Ginger Salmon Bowl
Ginger soy marinated salmon served with edamame brown rice, kale, cucumber, cabbage, avocado, served with carrot miso dressing and topped with scallions and toasted sesame seeds.
Ingredients
Ginger Soy Marinade
- 4 1/2 Tbsp light brown sugar
- 3 Tbsp low sodium soy sauce
- 2 1/4 Tbsp water
- 3 Tbsp fresh green onion (scallion) trimmed, sliced
- 1 1/2 Tbsp olive or vegetable oil blend
- 2 1/4 tsp sesame oil
- 3/4 tsp garlic cloves peeled, minced
- 2 1/4 tsp ginger root peeled, minced
Salmon & Rice Edamame Salad
- 6 ea salmon fillets skin removed, about 4oz each
- 2 1/2 cup cooked brown rice chilled
- 1/2 cup frozen shelled edamame thawed
Carrot Miso Dressing
- 1/2 cup carrots trimmed, sliced
- 3 Tbsp seasoned rice wine vinegar
- 2 Tbsp yellow onion trimmed, diced
- 2 1/2 tsp low sodium soy sauce
- 3/4 tsp ginger root peeled, minced
- 3/4 tsp extra fine granulated sugar
- 1 1/4 Tbsp yellow miso
- 1/3 cup olive or vegetable oil blend
Toppings
- 3 cups fresh kale stems removed, chopped
- 2 ea cucumbers sliced
- 1 1/2 cups red cabbage shredded
- 1 1/2 cups avocado pitted, peeled, diced
- 1/4 cup fresh green onion (scallion) trimmed sliced
- 1 Tbsp sesame seeds toasted
- 1 ea fresh lime seeded, cut into wedges
Instructions
Ginger Soy Marinade
- Whisk ingredients together until well blended. Pour and divide the sauce mixture between 1/2 cup (marinade for salmon) and 1/4 cup (sauce for rice).
Salmon & Rice Edamame Salad
- Mix the salmon and 1/2 cup reserved Ginger Soy Marinade in a nonmetallic dish or resealable gallon-size plastic bag. Cover the dish or seal the bag and chill for 1 hour.
- While the salmon is chilling, mix the chilled cooked rice, edamame and 1/4 cup reserved Ginger Soy Marinade. Cover and chill.
- Lightly oil the grill rack and heat the grill to medium.

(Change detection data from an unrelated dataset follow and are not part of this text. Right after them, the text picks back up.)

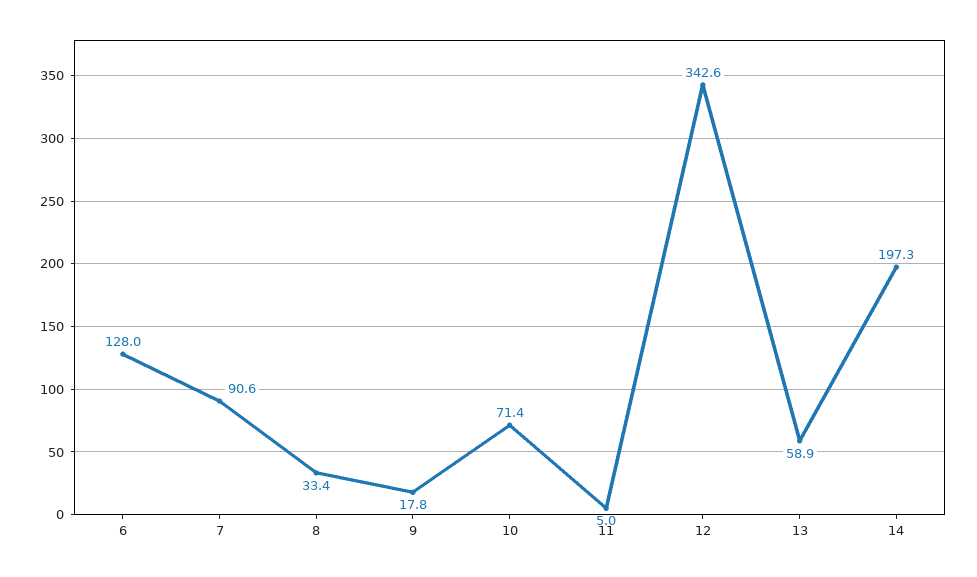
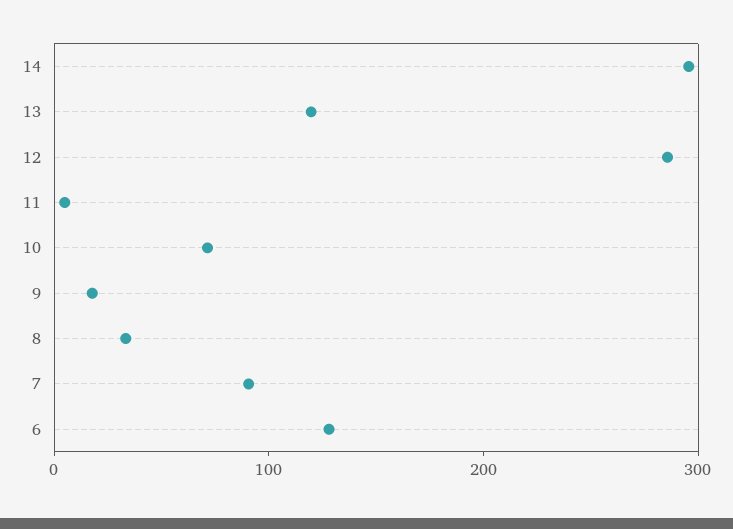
  {
    "6": 128,
    "7": 90.6,
    "8": 33.4,
    "9": 17.8,
    "10": 71.4,
    "11": 5,
-   "12": 342.6,
+   "12": 280,
-   "13": 58.9,
+   "13": 120,
-   "14": 197.3
+   "14": 300
  }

Remove the salmon from the marinade and discard the marinade.
- Grill the salmon for 2 minutes. Turn the salmon over and grill for another 2 minutes or until the internal temperature reaches 145°F.
Carrot Miso Dressing
- In blender, combine all ingredients except oil. Blend until smooth.
- With blender running, slowly add oil in a thin, steady stream until well blended. Cover and keep chilled. Whisk before using.
For Serving
- Divide the Rice Edamame Salad among 6 bowls (1/2 cup each).
- Place the following clockwise on top of the rice salad: 1/2 cup kale, 6 slices of cucumber, 1/4 cup cabbage, and 1/4 cup avocado.
- Top with 2-3 Tbsp Carrot Miso Dressing, grilled salmon, 1 Tbsp scallions, 1/2 tsp toasted sesame seeds, and 1 lime wedge.
Notes
Recipe courtesy of Aramark Chef Shelley Double
Nutrition
Calories: 590kcalCarbohydrates: 47gProtein: 29gFat: 33gSaturated Fat: 4.5gCholesterol: 55mgSodium: 600mgFiber: 8gSugar: 16g
Note: Since everyone’s health history and nutritional needs are so different, please make sure that you talk with your doctor and a registered dietitian to get advice about the diet and exercise plan that‘s right for you.